• Directions:
Scan the material below and copy every line holding the word "LTDA".

[Start of Attachment]

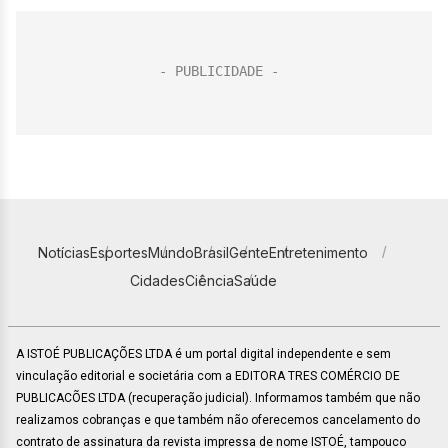
Notícias
Esportes
Mundo
Brasil
Gente
Entretenimento
Cidades
Ciência
Saúde
A ISTOÉ PUBLICAÇÕES LTDA é um portal digital independente e sem
vinculação editorial e societária com a EDITORA TRES COMÉRCIO DE
PUBLICACÕES LTDA (recuperação judicial). Informamos também que não
realizamos cobranças e que também não oferecemos cancelamento do
contrato de assinatura da revista impressa de nome ISTOÉ, tampouco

[End of Attachment]

• Result below:
A ISTOÉ PUBLICAÇÕES LTDA é um portal digital independente e sem
PUBLICACÕES LTDA (recuperação judicial). Informamos também que não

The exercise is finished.